THE DOORS’ "STRANGE DAYS" AND SOCIAL CHANGE IN THE ‘60s
The Doors' "Strange Days" is the title track of the band's second album, released in September 1967.
It is also the opening song of this beautiful LP,
which marks the band's entry into psychedelia while maintaining the Rock
framework expressed on their debut album ("The Doors", January 1967).
With its poetic and cryptic lyrics, this tune talks
about the cultural changes that were taking shape in the United States at that
time.
Its central theme concerns the rising of the
counterculture in the U.S. and the attempt to free the people themselves from
rigid conservative value paradigms and oppressive social rules.
In the elaborate arrangement of this composition, we
recognize the transgression of rules and the young generations’ desire to open up
new and unexplored possibilities.
Jim Morrison sketched these cultural shifts with an obscure
and metaphorical language, looking at society from the perspective of the
American youth to which he belonged.
In fact, he was 22 years old when he composed “Strange
Days” and 23 when it was released on vinyl.

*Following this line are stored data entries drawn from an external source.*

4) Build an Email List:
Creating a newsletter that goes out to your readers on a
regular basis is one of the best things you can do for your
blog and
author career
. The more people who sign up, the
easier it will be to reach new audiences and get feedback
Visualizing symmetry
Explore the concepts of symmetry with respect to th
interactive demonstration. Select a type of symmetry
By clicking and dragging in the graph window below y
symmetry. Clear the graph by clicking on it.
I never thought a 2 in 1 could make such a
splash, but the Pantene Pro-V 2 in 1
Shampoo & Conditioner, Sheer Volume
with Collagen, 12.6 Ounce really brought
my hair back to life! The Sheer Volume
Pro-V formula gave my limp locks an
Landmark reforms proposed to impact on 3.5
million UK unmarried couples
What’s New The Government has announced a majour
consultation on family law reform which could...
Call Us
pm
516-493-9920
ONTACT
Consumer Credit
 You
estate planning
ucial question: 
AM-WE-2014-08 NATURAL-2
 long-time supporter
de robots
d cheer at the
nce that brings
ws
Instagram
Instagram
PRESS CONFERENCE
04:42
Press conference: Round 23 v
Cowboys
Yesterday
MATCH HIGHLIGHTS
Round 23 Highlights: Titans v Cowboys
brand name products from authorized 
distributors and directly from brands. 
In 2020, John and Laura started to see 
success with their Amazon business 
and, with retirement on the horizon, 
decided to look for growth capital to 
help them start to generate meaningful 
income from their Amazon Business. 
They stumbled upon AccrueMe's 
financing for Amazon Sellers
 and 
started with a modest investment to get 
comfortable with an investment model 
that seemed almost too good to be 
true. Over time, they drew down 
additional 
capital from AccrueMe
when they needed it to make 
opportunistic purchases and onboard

Before The Doors’ singer and poet, other songs had
vividly recounted some crucial passages in the evolution of American and
British society during the 1960s.
We’d like to mention two of them in particular.
The first is "The Times They Are A-Changing",
recorded by Bob Dylan in the fall of 1963 and released on the album of the same
name in February 1964.
On this stirring track, acoustic guitar, harmonica and
vocals are the means by which Dylan unceremoniously invites the older generation
(he was 22 at the time) to step aside.
The strong-willed and impassioned verses of the lyrics
combine in a melody as simple as it is compelling, resolutely demanding to clear
the way for the construction of a more just, supportive and tolerant society.
The other example is The Who's "My Generation",
released as a single in October 1965 and on the British group's first album
about a month later.
Again, the social and cultural context being attacked
is that of the older generation, with its habits and life goals described as “Awful
cold”.
The Who do this through a very controversial and harsh
lyric for the mid-1960s, going so far as to declare, "Hope I die before
I get old”.
The song, right from its title, takes the lead in the
generational conflict we mentioned at the beginning, and sets it on fire with
the raw sounds of Rock, which was emerging as a well-defined genre in those
very months.
It is a bold act of youthful defiance, propelled by
the percussive chords of Townshend's electric guitar and aimed squarely at the repressive
society of the early 1960s.
With the lyrics of the song "Strange Days",
Jim Morrison adds a further dimension to the theme covered by these two songs.
The Doors thus offer their own fascinating and poetic interpretation of the collective youth upheavals that shook the U.S. society during the second half of the ‘60s.